Density-based clustering in spatial data (2)

Density-based clustering in spatial data (2)

This is the second of a series of posts on cluster-algorithms and ideas in data analysis (and related fields).

Ordering points to identify the clustering structure (OPTICS) is a data clustering algorithm presented by Mihael Ankerst, Markus M. Breunig, Hans-Peter Kriegel and Jörg Sander in 1999 [1]. It builds on the ideas of DBSCAN, which I described in a previous post. But let’s cut the intro and dive right into it.

Let $(X,d)$ be a finite discrete metric space, i.e.~let $X$ be a data set on which we have a notion of similarity expressed in terms of a suitable distance function $d$. Given a positive integer $m \in \mathbb{N}$ we can define a notion of density on points of our data set, which in turn can be used to define a perturbed metric. Given a starting point $x_0 \in X$ the OPTICS-algorithm iteratively defines a linear ordering on $X$ in terms of a filtration $X_0 \subset X_1 \subset \ldots \subset X_n$ of $X$, where $X_{n+1}$ is obtained from $X_n$ by appending the closest element (with respect to the perturbed metric) in its complement.

The original OPTICS-algorithm also takes an additional parameter $\varepsilon > 0$. However this is only needed to reduce the time complexity and is ignored in our discussion for now — to be more precise, we implicitly set $\varepsilon = \infty$.


Let $(X,d)$ be a finite discrete metric space and $m \in \mathbb{N}$ a positive integer.
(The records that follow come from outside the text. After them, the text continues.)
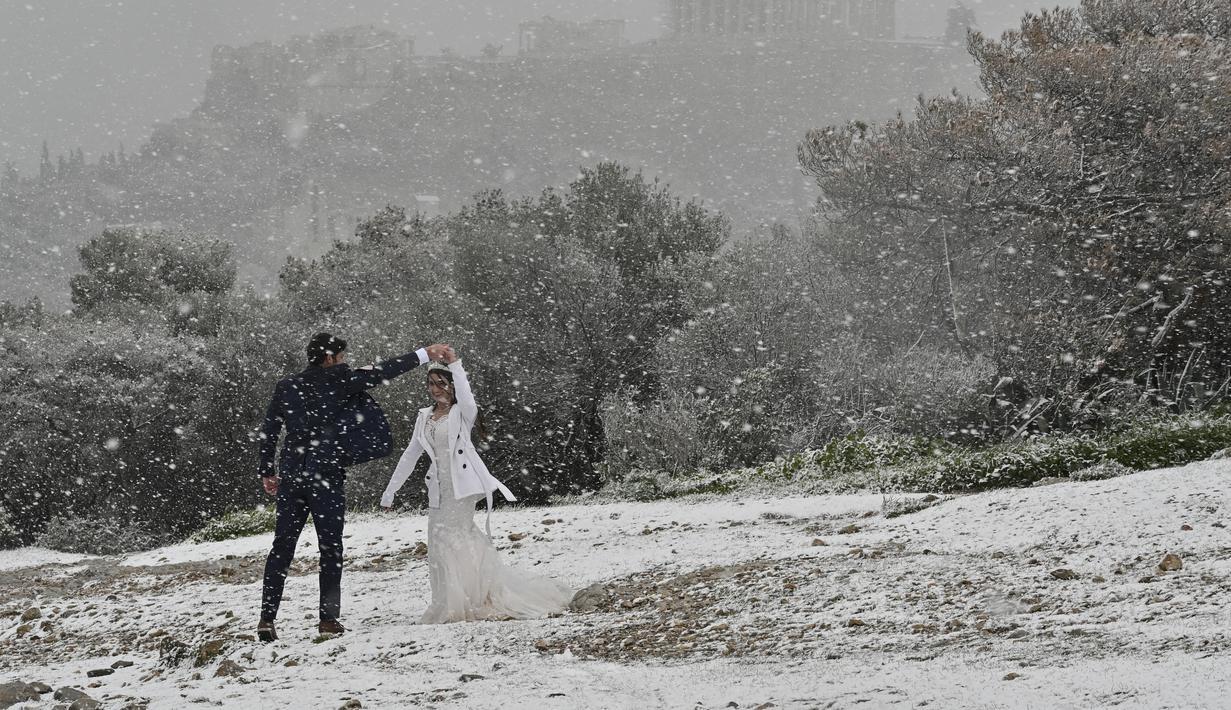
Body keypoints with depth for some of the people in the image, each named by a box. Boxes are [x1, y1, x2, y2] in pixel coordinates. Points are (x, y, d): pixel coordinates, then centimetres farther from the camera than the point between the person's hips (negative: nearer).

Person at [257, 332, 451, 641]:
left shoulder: (286, 386, 7)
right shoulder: (338, 382, -5)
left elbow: (268, 431, 9)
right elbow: (382, 372, -5)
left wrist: (267, 472, 18)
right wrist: (424, 355, -1)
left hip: (291, 477, 4)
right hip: (327, 477, -4)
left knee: (282, 547, 6)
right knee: (330, 548, 4)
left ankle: (267, 618, 0)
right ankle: (329, 618, 1)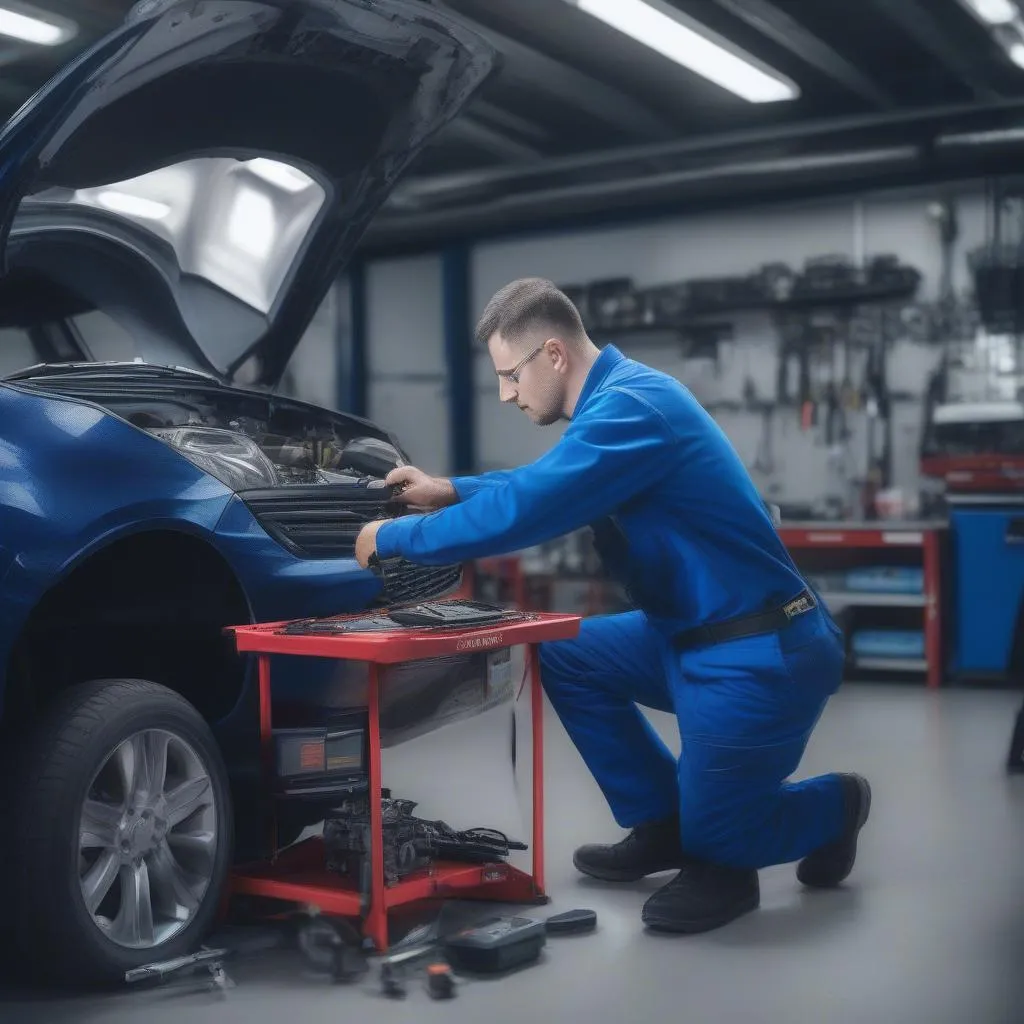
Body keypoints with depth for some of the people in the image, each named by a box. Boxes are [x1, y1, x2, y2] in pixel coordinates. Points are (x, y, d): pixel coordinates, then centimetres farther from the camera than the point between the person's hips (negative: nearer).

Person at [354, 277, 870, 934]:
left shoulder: (630, 407, -23)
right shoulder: (617, 396, 8)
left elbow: (520, 513, -27)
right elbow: (549, 484, 26)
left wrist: (393, 537, -13)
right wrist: (450, 491, 16)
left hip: (761, 656, -9)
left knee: (710, 839, 4)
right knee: (565, 655, 13)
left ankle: (833, 806, 29)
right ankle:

We define the (co-)density $\delta_m(x)$ of a point $x$ by \[ \delta_m(x) := d(x, \mathfrak{nn}_m(x) ), \] where $\mathfrak{nn}_m(x) $ is an $m$-nearest-neighbor of $x$. Loosely speaking: the lower the value $\delta_m(x)$ the closer the neighbors of $x$ are distributed around $x$. Note that with $\varepsilon = \delta_m(x)$ the point $x$ is a core point in the sense of [2] — in a previous post about DBSCAN we called such a point $\varepsilon$-dense. That is why in the literature $\delta_m(x)$ is referred to as core-distance. I however like to think of it, and hence refer to it, as a notion of co-density.

Given the co-density $\delta_m(.)$ we can define the reachability distance $r_x(y)$ of $y$ from $x$ by \[ r_x(y) := \text{max} \big\{ \delta_m(x), d(x,y) \big\}. \] Note that $r_x(y)$ is not symmetric, since the density of $x$ and $y$ may differ.

Sketch of the algorithm

Choose a starting point $x_0 \in X$. Then we can iteratively define a filtration $X_0 \subset \ldots \subset X_n$ of the data set $X$ by \[ X_0 := \{ x_0 \} \ \ \text{and} \ \ X_{k+1} := X_k \cup \{ x_{k+1} \}, \] where $x_{k+1}$ minimizes $r_{X_k}(.)$ over $X \setminus X_k$. In parallel we define a sequence $(r_n)$ of distances by \[ r_0 = 0 \ \ \text{and} \ \ r_{k+1} := r_{X_k}(x_{k+1}). \] Note that a small distance $r_k$ may be understood as $x_k$ being close to a rather dense region. Therefore the filtration tries to stay in dense regions for as long as possible, before it passes a less dense region. The cluster structure can now be extracted by analyzing the reachability-plot, that is a $2$-dimensional plot, with the ordered $x_k$ on the $x$-axis and the associated distances $r_k$ on the $y$-axis. By the above considerations it should be clear that clusters show up as valleys in the reachability plot. The deeper the valley, the denser the cluster.


Consider the data points $X\subset \mathbb{R}^2$ in the euclidian plane given in the following figure:

Below you see the reachability plot corresponding the OPTICS-algorithm applied to the above data set with $m=4$. The starting point is chosen among the group of points on the left.


[1] M. Ankerst, M.M. Breunig, H.-P. Kriegel, OPTICS: Ordering Points To Identify the Clustering Structure, ACM SIGMOD international conference on Management of data (1999), pp 49–60.

[2] M. Ester, H.-P. Kriegel, J. Sander, and X. Xu, A density-based algorithm for discovering clusters in large spatial databases with noise, Proceedings of the Second International Conference on Knowledge Discovery and Data Mining (1996), pp. 226–231.